The Moon is now seen in more practical terms—as a destination for construction. It’s no longer just about planting flags or collecting samples. If humans are going to stay there for any meaningful duration, they’ll need buildings, roads, shelters. The problem, though, is obvious: we can’t haul cement and steel across space. That’s where lunar regolith—the dusty, volcanic debris blanketing the Moon emerges as a potential construction material. Researchers have proposed geopolymerization as one promising method to turn that local material into something structurally useful. On Earth, we do this all the time with industrial waste like fly ash or blast furnace slag. You mix it with alkaline solutions, and you get a hardened, stone-like product. It’s efficient, low-carbon, and scalable. But lunar regolith isn’t fly ash. It’s dominated by crystalline minerals—pyroxene, olivine, feldspar—that are chemically far more difficult. That changes everything. Even more complicated is the fact that the regolith isn’t the same everywhere. Its chemistry can vary drastically depending on where and how you collect it. Therefore, a one-size-fits-all recipe for lunar geopolymer concrete does not work. Moreover, it is not possible or ideal to conduct trial-and-error experiments when the Moon is 384,000 kilometers away. Recent research paper published in Composites Part B: Engineering Journal and conducted by Dr. Guangjie Xue and Professor Guofu Qiao from the School of Civil Engineering at Harbin Institute of Technology, the researchers investigated carefully the pore solution—the chemical soup inside the material during curing. They tracked which elements dissolved, which reacted, and how that affected the final strength. Then they built a thermodynamic model to tie all of it together. By feeding real experimental data—on ion concentrations, phase evolution, even calorimetric profiles—into that model, they created something much more useful than just another dataset. It’s a predictive framework. One that doesn’t just say “this worked,” but instead helps you figure out what will work when the material changes. That’s essential if we’re serious about building off-Earth.

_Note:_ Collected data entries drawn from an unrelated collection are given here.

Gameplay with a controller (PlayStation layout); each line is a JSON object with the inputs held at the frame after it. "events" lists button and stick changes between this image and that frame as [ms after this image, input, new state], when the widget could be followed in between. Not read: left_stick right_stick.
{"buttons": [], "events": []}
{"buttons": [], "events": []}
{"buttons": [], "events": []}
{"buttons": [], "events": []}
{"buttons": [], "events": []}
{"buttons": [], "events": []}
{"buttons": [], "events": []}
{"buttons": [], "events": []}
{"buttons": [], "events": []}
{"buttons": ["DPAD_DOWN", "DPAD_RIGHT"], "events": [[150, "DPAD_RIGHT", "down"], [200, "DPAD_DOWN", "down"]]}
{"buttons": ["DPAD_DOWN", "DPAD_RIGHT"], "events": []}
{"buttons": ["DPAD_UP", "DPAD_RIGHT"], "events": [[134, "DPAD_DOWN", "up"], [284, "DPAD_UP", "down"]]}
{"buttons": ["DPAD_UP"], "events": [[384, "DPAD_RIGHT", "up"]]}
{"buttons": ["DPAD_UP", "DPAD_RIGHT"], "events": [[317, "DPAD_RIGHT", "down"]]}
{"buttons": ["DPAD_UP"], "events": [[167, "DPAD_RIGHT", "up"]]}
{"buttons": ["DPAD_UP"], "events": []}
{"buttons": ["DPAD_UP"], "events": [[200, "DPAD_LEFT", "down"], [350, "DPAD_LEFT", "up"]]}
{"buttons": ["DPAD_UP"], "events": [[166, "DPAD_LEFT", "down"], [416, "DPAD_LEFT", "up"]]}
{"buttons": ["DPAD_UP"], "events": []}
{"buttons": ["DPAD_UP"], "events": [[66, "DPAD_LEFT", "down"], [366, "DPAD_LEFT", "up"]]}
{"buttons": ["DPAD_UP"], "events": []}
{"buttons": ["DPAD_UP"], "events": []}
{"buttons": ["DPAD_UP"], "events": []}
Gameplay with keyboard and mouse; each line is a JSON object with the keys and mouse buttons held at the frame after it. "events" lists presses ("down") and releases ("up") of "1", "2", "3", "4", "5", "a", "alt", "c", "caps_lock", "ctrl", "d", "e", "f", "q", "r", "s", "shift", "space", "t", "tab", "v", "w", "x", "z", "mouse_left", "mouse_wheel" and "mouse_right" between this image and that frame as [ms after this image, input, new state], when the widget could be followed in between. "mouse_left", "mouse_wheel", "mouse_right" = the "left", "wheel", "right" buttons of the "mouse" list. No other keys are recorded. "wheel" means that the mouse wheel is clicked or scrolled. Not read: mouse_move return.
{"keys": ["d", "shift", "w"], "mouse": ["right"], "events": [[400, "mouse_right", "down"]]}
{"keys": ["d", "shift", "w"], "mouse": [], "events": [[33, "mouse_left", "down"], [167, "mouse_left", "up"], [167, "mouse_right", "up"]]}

Dr. Guangjie Xue and Professor Guofu Qiao started with HIT-L-1, a lunar regolith simulant sourced from volcanic scoria in Jilin. On paper, it looked promising, but they didn’t take that at face value. They used a combination of Raman spectroscopy, XRD, and elemental analysis to compare its signature against known lunar samples from Apollo and Chang’E missions. This ensured that HIT-L-1 mimics real regolith. From there, they moved to formulation. Using sodium hydroxide and sodium silicate, they prepared a range of activator solutions with different dosages and moduli. The water-to-binder ratio was held constant—likely to isolate chemical variables from rheological ones. Once mixed, the pastes were cured under Earth-like conditions, as close as feasible to a controlled lunar setting in the lab. It’s not perfect, obviously, but for these early-stage studies, ambient curing still tells us a lot. Afterward, they tracked the geopolymerization reaction using isothermal calorimetry. The authors found the pattern to be as following: The higher alkali dosages accelerated the reaction, cutting down the induction period and causing the second exothermic peak—the gelation signal—to occur sooner. But interestingly, those high-dosage systems also produced C₃AH₆, a secondary phase associated with long-term instability. It’s a classic case of more being less. Accelerated kinetics may look good early on, but if they lead to undesirable crystallization, strength and durability suffer later.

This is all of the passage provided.